Perintah Tugas 1
Masukkan semua baris dari setiap entri pada Item Tersimpan ke dalam sebuah daftar JSON berisi string, satu string untuk tiap baris, tanpa baris kosong. Jangan sertakan gambar dalam jawaban.

Jayapura, Jubi – Indonesia Art Movement berkolaborasi dengan Komunitas Monj Hen Wani yang didukung sejumlah lembaga, komunitas, dan aktivis seni dan lingkungan di Papua menggelar Arumbay Tonotwiyat atau Pesta Rakyat Hutan Perempuan di Kampung Enggros, Distrik Abepura, Kota Jayapura, Papua, Sabtu (23/9/2023).
Pesta yang berlangsung di bawah kanopi rimbun hutan bakau di Kampung Enggros ini bertujuan merayakan keindahan ‘Arumbay Tonot Wiyat’, sebuah pesta perayaan yang menggabungkan seni, budaya, dan perlindungan lingkungan. Pesta ini adalah ungkapan cinta terhadap alam, warisan budaya, dan komitmen untuk menjaga harmoni antara manusia dan alam.

(Item Tersimpan)
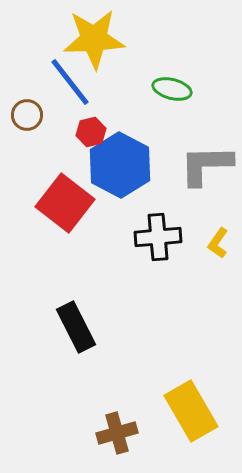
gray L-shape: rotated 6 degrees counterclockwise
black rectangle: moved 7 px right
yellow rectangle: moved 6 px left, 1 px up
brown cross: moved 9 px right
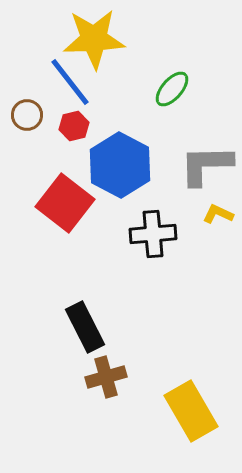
green ellipse: rotated 63 degrees counterclockwise
red hexagon: moved 17 px left, 6 px up
black cross: moved 5 px left, 3 px up
yellow L-shape: moved 29 px up; rotated 80 degrees clockwise
black rectangle: moved 9 px right
brown cross: moved 11 px left, 56 px up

Perintah Tugas 2
Ringkaslah paragraf teks halaman yang diawali "Pesta yang berlangsung di bawah kanopi" tanpa menghilangkan fakta utamanya.

Penyelesaian 1
[
  "gray L-shape: rotated 6 degrees counterclockwise",
  "black rectangle: moved 7 px right",
  "yellow rectangle: moved 6 px left, 1 px up",
  "brown cross: moved 9 px right",
  "green ellipse: rotated 63 degrees counterclockwise",
  "red hexagon: moved 17 px left, 6 px up",
  "black cross: moved 5 px left, 3 px up",
  "yellow L-shape: moved 29 px up; rotated 80 degrees clockwise",
  "black rectangle: moved 9 px right",
  "brown cross: moved 11 px left, 56 px up"
]

Penyelesaian 2
Pesta di bawah kanopi hutan bakau Kampung Enggros ini merayakan 'Arumbay Tonot Wiyat', perayaan yang memadukan seni, budaya, dan perlindungan lingkungan. Pesta ini mengungkapkan cinta terhadap alam dan warisan budaya serta komitmen menjaga harmoni antara manusia dan alam.